■ TASK STATEMENT:
Return word for word the text of the entries, starting at the line that contains "A külföldi munkavállalók" and ending at the last line of the entries, with both ends included.

(SUPPLIED RECORDS begins)

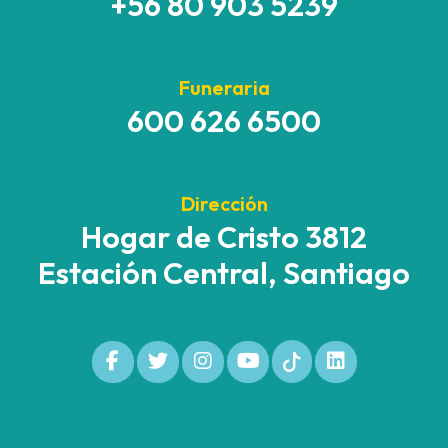
+56 80 903 5239
Funeraria
600 626 6500
Dirección
Hogar de Cristo 3812
Estación Central, Santiago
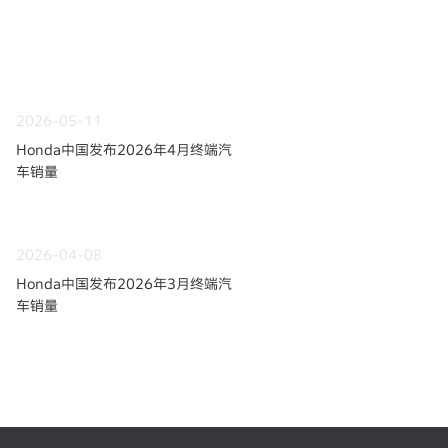
2026-05-11
Honda中国发布2026年4月终端汽
车销量
2026-04-08
Honda中国发布2026年3月终端汽
车销量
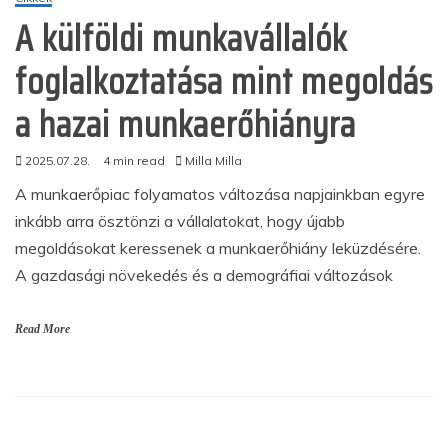
A külföldi munkavállalók
foglalkoztatása mint megoldás
a hazai munkaerőhiányra
2025.07.28.
4 min read
Milla Milla
A munkaerőpiac folyamatos változása napjainkban egyre
inkább arra ösztönzi a vállalatokat, hogy újabb
megoldásokat keressenek a munkaerőhiány leküzdésére.
A gazdasági növekedés és a demográfiai változások
Read More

(SUPPLIED RECORDS ends)

■ RESPONSE TO THIS TASK:
A külföldi munkavállalók
foglalkoztatása mint megoldás
a hazai munkaerőhiányra
2025.07.28.
4 min read
Milla Milla
A munkaerőpiac folyamatos változása napjainkban egyre
inkább arra ösztönzi a vállalatokat, hogy újabb
megoldásokat keressenek a munkaerőhiány leküzdésére.
A gazdasági növekedés és a demográfiai változások
Read More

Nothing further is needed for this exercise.